▸ **WORK REQUIRED**: Only the lines below from the one containing "magnification brightfield microscopy" to the one containing "microscopy captured an" should be repeated, both included and unchanged.

▸ **DATA SUPPLIED**:
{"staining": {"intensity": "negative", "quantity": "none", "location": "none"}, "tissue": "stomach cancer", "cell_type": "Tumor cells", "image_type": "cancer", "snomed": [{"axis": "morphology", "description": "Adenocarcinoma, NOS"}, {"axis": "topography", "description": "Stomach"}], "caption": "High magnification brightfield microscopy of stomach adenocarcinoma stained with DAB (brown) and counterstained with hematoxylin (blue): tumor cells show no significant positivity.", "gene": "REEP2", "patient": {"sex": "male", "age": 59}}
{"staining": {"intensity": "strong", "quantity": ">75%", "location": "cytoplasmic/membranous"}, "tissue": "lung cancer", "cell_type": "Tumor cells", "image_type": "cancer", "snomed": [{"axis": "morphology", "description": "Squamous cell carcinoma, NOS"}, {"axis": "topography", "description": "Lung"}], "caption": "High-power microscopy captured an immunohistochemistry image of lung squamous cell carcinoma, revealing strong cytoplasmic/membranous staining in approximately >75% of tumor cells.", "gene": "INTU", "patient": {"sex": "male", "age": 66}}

* * *

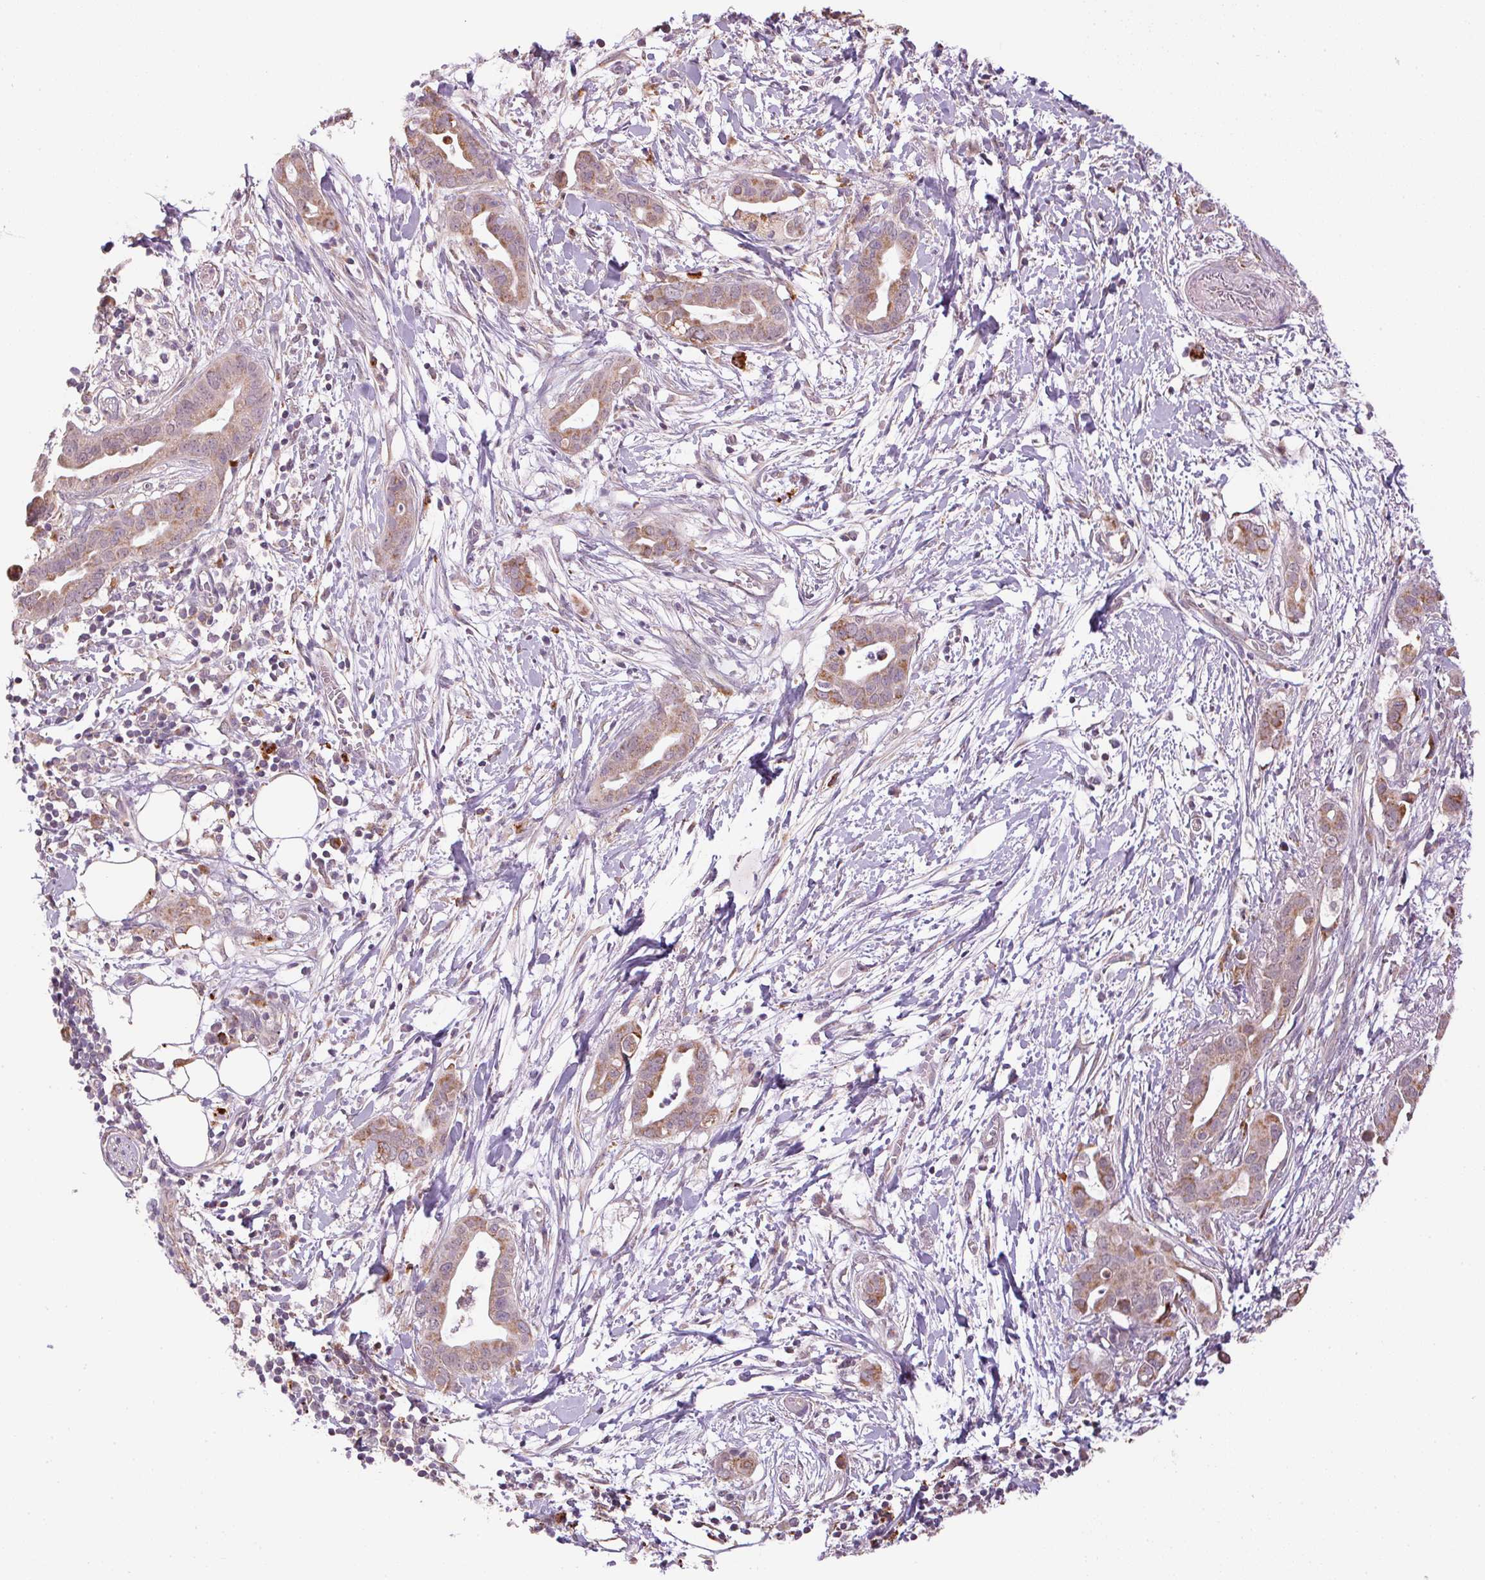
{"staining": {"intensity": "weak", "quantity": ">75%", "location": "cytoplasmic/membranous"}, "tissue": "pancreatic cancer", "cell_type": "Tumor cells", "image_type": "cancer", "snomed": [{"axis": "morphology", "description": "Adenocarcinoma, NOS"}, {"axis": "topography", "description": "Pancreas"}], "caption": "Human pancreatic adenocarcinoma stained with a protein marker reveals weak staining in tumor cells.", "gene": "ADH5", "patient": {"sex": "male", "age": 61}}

---

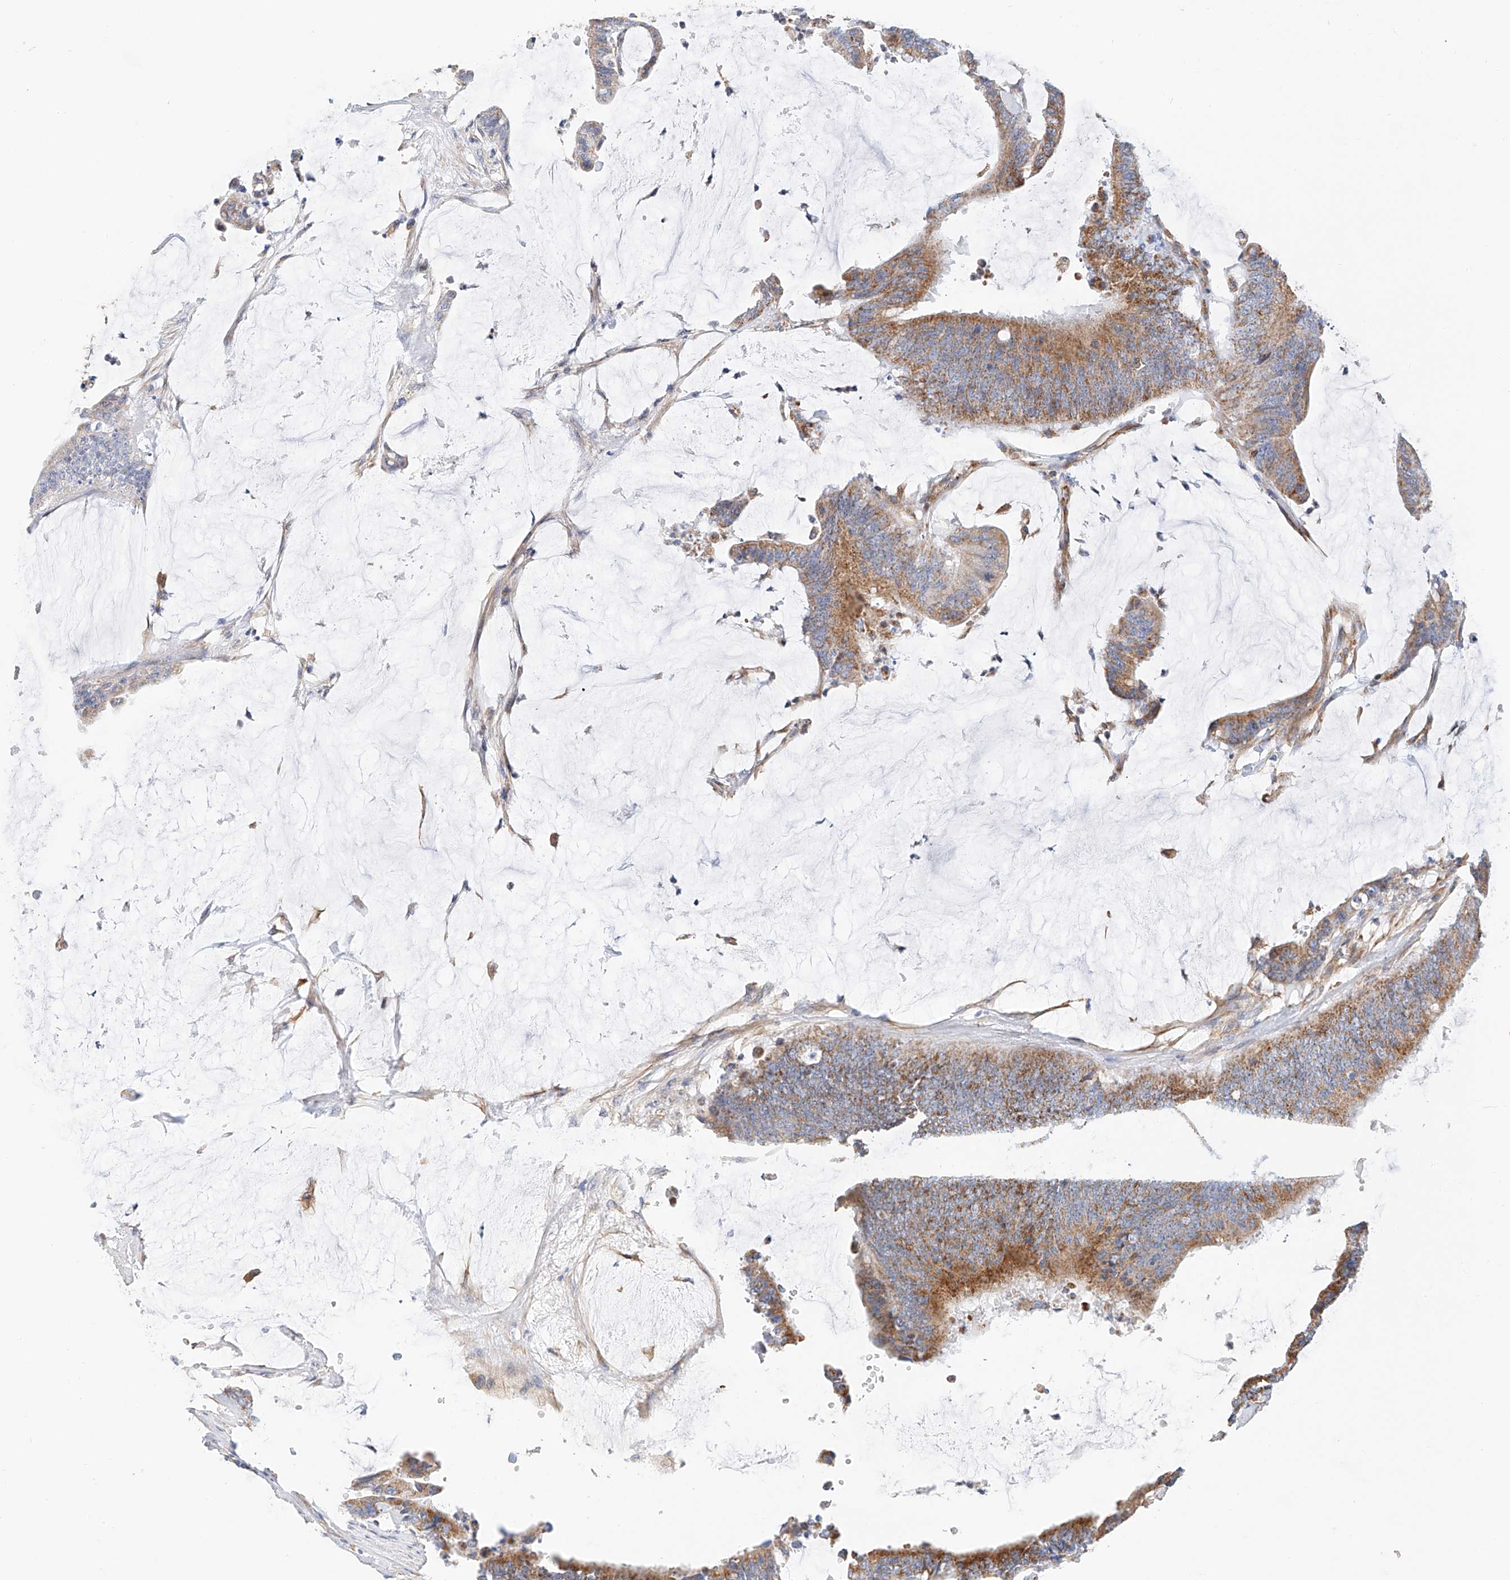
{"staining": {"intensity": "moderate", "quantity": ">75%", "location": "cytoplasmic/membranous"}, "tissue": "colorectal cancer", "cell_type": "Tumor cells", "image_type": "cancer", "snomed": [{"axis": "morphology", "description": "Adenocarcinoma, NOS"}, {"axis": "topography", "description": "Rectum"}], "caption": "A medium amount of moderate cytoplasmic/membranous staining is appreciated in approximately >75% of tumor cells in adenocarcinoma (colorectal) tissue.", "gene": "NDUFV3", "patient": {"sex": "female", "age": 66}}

▸ **FINISHED EXERCISE**:
{"staining": {"intensity": "negative", "quantity": "none", "location": "none"}, "tissue": "stomach cancer", "cell_type": "Tumor cells", "image_type": "cancer", "snomed": [{"axis": "morphology", "description": "Adenocarcinoma, NOS"}, {"axis": "topography", "description": "Stomach"}], "caption": "High magnification brightfield microscopy of stomach adenocarcinoma stained with DAB (brown) and counterstained with hematoxylin (blue): tumor cells show no significant positivity.", "gene": "REEP2", "patient": {"sex": "male", "age": 59}}
{"staining": {"intensity": "strong", "quantity": ">75%", "location": "cytoplasmic/membranous"}, "tissue": "lung cancer", "cell_type": "Tumor cells", "image_type": "cancer", "snomed": [{"axis": "morphology", "description": "Squamous cell carcinoma, NOS"}, {"axis": "topography", "description": "Lung"}], "caption": "High-power microscopy captured an immunohistochemistry image of lung squamous cell carcinoma, revealing strong cytoplasmic/membranous staining in approximately >75% of tumor cells.", "gene": "INTU", "patient": {"sex": "male", "age": 66}}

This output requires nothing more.